Reading passage ▸

^^^^

The Michigan Urban Farming Initiative (MUFI, /mʌfi:/) is a 501(c)(3) nonprofit organization in Detroit, Michigan, dedicated to urban agriculture and social justice. MUFI is based in the North End district of central Detroit, where it operates a large multipurpose site. It also has a presence in Woodward Village, a separate neighborhood in Detroit.

==History==
Tyson Gersh and Darin McLeskey, then-students at the University of Michigan, founded the Michigan Urban Farming Initiative in 2011. They met at a meeting for The Detroit Partnership, a student group that fosters relations between the university and Detroit.

The first project for MUFI was the establishment of their main site in the North End district of central Detroit. Since its founding, most of MUFI's efforts have gone to the development of this site.

In 2012, MUFI officially registered as a 501(c)(3) nonprofit organization.

^^^^

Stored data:

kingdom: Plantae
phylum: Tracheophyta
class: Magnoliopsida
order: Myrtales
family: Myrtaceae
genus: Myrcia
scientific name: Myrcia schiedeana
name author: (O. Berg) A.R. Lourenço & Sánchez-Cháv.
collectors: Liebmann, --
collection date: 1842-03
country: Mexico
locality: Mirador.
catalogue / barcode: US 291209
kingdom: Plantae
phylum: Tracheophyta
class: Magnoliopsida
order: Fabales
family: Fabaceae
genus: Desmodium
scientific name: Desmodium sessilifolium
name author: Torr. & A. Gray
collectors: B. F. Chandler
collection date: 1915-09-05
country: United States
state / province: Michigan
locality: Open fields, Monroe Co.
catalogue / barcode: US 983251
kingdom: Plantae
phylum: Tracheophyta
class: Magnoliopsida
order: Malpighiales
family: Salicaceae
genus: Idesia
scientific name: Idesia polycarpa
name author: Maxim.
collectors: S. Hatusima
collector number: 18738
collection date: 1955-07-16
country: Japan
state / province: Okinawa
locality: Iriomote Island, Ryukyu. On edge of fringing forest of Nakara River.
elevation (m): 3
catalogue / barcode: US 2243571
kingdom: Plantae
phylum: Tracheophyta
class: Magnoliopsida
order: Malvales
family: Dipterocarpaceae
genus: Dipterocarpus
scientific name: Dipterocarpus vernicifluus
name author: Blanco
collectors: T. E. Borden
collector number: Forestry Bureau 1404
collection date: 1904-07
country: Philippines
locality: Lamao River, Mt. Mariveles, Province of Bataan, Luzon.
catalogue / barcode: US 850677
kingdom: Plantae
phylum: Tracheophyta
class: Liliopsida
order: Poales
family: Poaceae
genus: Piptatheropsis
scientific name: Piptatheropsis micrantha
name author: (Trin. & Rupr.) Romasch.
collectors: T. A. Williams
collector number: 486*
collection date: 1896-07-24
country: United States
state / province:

^^^^

Your tasks ▸
**a)** Retype the part of the passage on the Michigan Urban Farming Initiative that opens with the words containing "The first project" and closes with "of this site.".
**b)** Answer these questions using the passage on the Michigan Urban Farming Initiative.
(i) In which district of Detroit is the organization's main site?
(ii) Who founded the organization?
(iii) In what year did it officially register as a 501(c)(3) nonprofit organization?
**c)** Decide whether each statement agrees with the passage on the Michigan Urban Farming Initiative. Give yes or no for each, followed by the passage's deciding words, quoted exactly.
(i) The organization was founded in 2012.
(ii) The founders met at a meeting for The Detroit Partnership.
(iii) Woodward Village is part of the North End district.

Task results ▸
**a)**
The first project for MUFI was the establishment of their main site in the North End district of central Detroit. Since its founding, most of MUFI's efforts have gone to the development of this site.

**b)**
(i) The North End district of central Detroit.
(ii) Tyson Gersh and Darin McLeskey.
(iii) 2012.

**c)**
(i) No: "founded the Michigan Urban Farming Initiative in 2011."
(ii) Yes: "They met at a meeting for The Detroit Partnership"
(iii) No: "Woodward Village, a separate neighborhood in Detroit."